**GIVEN RECORDS:**
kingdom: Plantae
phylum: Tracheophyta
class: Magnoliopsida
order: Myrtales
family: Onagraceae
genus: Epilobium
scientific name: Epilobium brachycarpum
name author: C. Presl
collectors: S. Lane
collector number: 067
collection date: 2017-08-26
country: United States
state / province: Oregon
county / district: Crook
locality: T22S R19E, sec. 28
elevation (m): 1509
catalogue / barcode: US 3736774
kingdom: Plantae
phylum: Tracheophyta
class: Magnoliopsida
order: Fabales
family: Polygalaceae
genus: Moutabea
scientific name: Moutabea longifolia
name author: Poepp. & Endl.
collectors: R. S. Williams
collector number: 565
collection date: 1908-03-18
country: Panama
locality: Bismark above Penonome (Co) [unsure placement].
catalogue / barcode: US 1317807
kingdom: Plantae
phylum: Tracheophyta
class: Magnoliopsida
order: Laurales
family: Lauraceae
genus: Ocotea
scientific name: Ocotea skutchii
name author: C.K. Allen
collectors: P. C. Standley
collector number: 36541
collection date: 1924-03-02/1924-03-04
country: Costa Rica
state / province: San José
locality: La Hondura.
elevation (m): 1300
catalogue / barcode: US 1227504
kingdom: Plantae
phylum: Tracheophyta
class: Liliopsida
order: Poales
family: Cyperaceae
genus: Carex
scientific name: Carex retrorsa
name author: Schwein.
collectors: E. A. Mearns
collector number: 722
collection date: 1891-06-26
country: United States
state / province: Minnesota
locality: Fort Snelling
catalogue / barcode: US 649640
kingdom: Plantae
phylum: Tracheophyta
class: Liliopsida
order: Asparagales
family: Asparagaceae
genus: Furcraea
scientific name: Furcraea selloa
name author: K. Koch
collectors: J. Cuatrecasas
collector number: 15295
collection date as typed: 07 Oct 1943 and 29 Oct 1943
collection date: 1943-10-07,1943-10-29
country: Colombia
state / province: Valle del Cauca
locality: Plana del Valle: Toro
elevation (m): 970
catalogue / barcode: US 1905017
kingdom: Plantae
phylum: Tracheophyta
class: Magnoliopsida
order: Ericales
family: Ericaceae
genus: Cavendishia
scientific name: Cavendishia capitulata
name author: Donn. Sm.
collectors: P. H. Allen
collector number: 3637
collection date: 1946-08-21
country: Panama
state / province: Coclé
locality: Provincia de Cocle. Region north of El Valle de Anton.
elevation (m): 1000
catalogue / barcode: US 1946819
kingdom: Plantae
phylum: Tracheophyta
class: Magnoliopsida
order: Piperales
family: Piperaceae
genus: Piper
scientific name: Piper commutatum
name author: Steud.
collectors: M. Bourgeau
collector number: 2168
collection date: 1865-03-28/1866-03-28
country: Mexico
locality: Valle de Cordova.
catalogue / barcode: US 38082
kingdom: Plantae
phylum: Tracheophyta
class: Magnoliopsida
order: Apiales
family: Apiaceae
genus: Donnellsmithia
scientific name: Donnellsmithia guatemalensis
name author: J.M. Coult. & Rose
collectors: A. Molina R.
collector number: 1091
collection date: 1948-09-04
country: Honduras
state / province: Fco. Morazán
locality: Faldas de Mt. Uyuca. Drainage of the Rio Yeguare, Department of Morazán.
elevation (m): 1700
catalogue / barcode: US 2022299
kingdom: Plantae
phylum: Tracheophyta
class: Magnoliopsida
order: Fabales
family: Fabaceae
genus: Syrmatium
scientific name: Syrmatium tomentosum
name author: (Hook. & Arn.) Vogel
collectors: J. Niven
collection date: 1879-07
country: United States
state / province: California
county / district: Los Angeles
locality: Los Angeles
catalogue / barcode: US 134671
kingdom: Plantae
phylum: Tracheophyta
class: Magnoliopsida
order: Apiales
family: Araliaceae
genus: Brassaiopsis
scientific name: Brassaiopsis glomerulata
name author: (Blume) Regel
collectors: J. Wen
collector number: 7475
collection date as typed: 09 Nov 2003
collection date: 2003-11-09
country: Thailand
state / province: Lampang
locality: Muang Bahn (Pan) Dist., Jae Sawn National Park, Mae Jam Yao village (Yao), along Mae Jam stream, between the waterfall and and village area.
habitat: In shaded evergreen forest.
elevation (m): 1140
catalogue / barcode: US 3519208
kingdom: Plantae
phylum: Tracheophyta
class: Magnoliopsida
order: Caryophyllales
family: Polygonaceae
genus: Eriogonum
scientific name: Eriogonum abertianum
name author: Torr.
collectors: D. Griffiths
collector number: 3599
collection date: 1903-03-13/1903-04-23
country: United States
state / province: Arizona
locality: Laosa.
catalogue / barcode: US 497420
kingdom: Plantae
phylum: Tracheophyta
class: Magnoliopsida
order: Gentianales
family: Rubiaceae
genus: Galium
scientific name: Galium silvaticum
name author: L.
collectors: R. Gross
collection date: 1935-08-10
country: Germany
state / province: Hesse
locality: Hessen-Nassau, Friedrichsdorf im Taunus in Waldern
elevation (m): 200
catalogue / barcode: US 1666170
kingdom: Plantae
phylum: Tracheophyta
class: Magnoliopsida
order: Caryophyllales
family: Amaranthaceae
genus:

**JOB:** Starting at the line containing "order: Poales" and stopping after the line containing "collection date: 1946-08-21", rewrite those lines with "collector number" swapped for "collection number" and nothing else changed. Give only those lines.

**ANSWER TO THIS TASK:**
order: Poales
family: Cyperaceae
genus: Carex
scientific name: Carex retrorsa
name author: Schwein.
collectors: E. A. Mearns
collection number: 722
collection date: 1891-06-26
country: United States
state / province: Minnesota
locality: Fort Snelling
catalogue / barcode: US 649640
kingdom: Plantae
phylum: Tracheophyta
class: Liliopsida
order: Asparagales
family: Asparagaceae
genus: Furcraea
scientific name: Furcraea selloa
name author: K. Koch
collectors: J. Cuatrecasas
collection number: 15295
collection date as typed: 07 Oct 1943 and 29 Oct 1943
collection date: 1943-10-07,1943-10-29
country: Colombia
state / province: Valle del Cauca
locality: Plana del Valle: Toro
elevation (m): 970
catalogue / barcode: US 1905017
kingdom: Plantae
phylum: Tracheophyta
class: Magnoliopsida
order: Ericales
family: Ericaceae
genus: Cavendishia
scientific name: Cavendishia capitulata
name author: Donn. Sm.
collectors: P. H. Allen
collection number: 3637
collection date: 1946-08-21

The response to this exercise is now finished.